CONFISSÃO AMOROSA NÃO É POEMA

Indica-me a autora, confreira do Recanto das Letras – Site para Escritores, o texto que segue, para que eu o usufrua, e, eventualmente, emita a minha análise.

“INÚTIL SENHA

Silvia Regina Costa Lima

E nas noites informes,

é no silêncio da alma

que digo o teu nome.

Eu sei que as palavras

(completamente fartas)

são poucas...tão gastas

e, assim, eu as retenho

lá no fundo da mente

como uma inútil senha

que não sabe mover -

abrir o sonhado cofre.

Sofre demais o meu ser

(em veemente cantilena)

a querer o impossível

enquanto a tua alma,

friamente distante,

dorme serena,

tranquila,

- calma -

e salva...

Publicado no Recanto das Letras em 19/04/2010

Código do texto: T2206291”.

Lido, consumido, de pronto parto para o exame textual.

Eis um texto prosaico, doce e deliciosamente amoroso, com o toque feminino da entrega espiritual e harmoniosamente platônica.

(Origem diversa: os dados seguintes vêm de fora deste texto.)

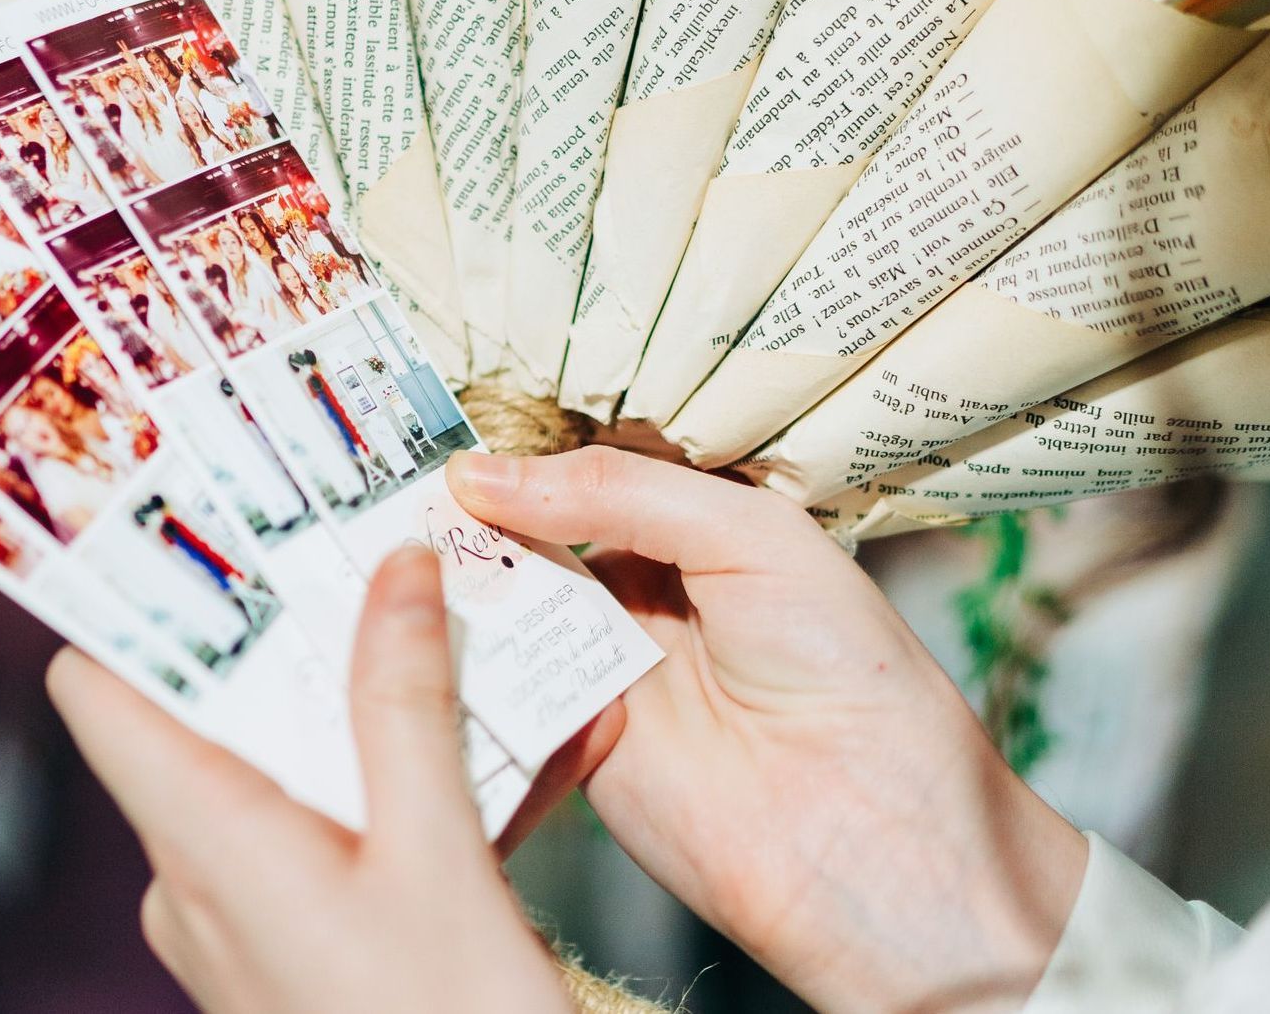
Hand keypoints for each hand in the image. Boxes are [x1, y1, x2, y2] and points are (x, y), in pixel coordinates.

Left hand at [48, 543, 574, 1013]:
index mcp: (205, 843)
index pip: (101, 689)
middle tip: (357, 551)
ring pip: (271, 763)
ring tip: (441, 638)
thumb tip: (393, 567)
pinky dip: (375, 776)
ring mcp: (235, 921)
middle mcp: (194, 879)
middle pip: (205, 710)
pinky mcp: (283, 949)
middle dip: (286, 633)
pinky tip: (475, 749)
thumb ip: (404, 701)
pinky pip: (311, 826)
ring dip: (351, 703)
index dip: (126, 598)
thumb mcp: (437, 854)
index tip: (173, 511)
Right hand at [447, 447, 1087, 1013]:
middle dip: (475, 516)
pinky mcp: (570, 739)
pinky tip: (422, 619)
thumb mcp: (746, 534)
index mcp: (688, 529)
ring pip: (503, 606)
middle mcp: (639, 591)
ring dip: (458, 579)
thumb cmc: (848, 667)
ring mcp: (603, 665)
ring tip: (400, 542)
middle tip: (398, 486)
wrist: (871, 832)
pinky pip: (500, 688)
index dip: (523, 458)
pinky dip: (463, 657)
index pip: (583, 475)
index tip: (448, 437)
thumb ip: (618, 492)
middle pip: (529, 537)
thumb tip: (485, 474)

A prosa, escrita em versos, pretende que seja vista como poesia.

Tentando o poema (que é a materialização do gênero poesia, na contemporaneidade), a experiente autora deste Recanto intitula bem o texto, utilizando o recurso formal característico da linguagem poética, o de antepor o adjetivo ao substantivo: INÚTIL SENHA.

Porém, no decorrer do escrito há somente uma METÁFORA e nenhuma qualquer outra figura, portanto, não se trata de Poesia, sequer de Prosa Poética, porque ambas se denunciam pelo uso de figuras de linguagem.

Aqui o confessional da autora descreve os seus sentimentos de posse e perda, e pretende que o seu Amado se digne a "abrir o sonhado cofre", que é o único verso em que a Poesia perpassa, porque presentes elementos criptografados, codificados como "quase-poesia", porque verso solto nesta linguagem. Os outros versos são prosaicos, não metafóricos, portanto.

Em poesia não há linguagem direta, ou seja, a Poesia não diz, apenas sugere ao leitor através da metáfora e outras figuras...

O confidencial (personalíssimo) que se apresenta na peça literária se assemelha em muito à dita poesia (com pê minúsculo) a que estamos acostumados no dia-a-dia, feito e consumido pelos leigos em Letras, sensíveis diletantes que têm a pretensão de vir-a-ser poetas.

Atualmente, pela singularidade e imediatidade da internet, fica muito fácil o escriba se comunicar com os leitores, sem custo e sem esperas de editoração. A “inspiração” toma corpo e diz a que veio, num átimo...

Resta produzida a comunicação do que perpassa no coração intimista daquele que confessa as dores do amar. Não há universalidade, não tem por destinatário a criatura humana como um todo, e só aproveita ao EGO do declarante. A necessidade de comunicação criou um texto dulçuroso, como tudo aquilo que provém do sentimento amoroso, com o frescor das ausências e a significativa idealização do que não se tem nas mãos...

A plenitude sentimental construiu o amado no inconsciente da memória e agora o joga no plano dos fatos literários, vívido de esperanças lúdicas do amar. Neste plano tudo é possível, inclusive somatizar abraços tidos ou nem havidos, muitos beijos, e, por que não, os jogos íntimos de alcova?

Porém, o sofrimento da criatura minimizou-se. O ideal desceu ao plano do real. A emoção e a intelecção cumpriram o seu papel. Está posta a garatuja, o embrião do futuro poema...

Tecnicamente, no entanto, não se trata de POESIA e nem se pode classificar o exemplar em estudo como tal. O que temos, então? Um exemplar do mero RECADO DE AMOR sem a delação do destinatário, o qual se encontra dentro do coração da autora, vivendo ali, enclausurado no emaranhado dos sentimentos.

Porém, vale como exercício de fundo e forma. Ganha-se em experimentação, no feliz mas difícil trato com o mistério da Palavra... Não somos nós que escolhemos a Poesia, é ela quem nos escolhe, como quer Mario Quintana.

Construir o poema (com Poesia) é tarefa reservada a poucos eleitos pela persistência...

Sempre é bom lembrar de que não adianta o autor se pretender Poeta, se o leitor ainda não o reconhece como tal. É este pólo da relação literária que vai ser o arauto da boa-nova: há um novo mago na praça dos desejos, um antevisor do futuro!

– Abram alas aos sonhos de reconstrução do mundo!

E curiosamente tudo começa pelo humilde universo da Palavra. Este é o inequívoco gládio do anjo exterminador...

– Do livro DICAS SOBRE POESIA, 2009/10.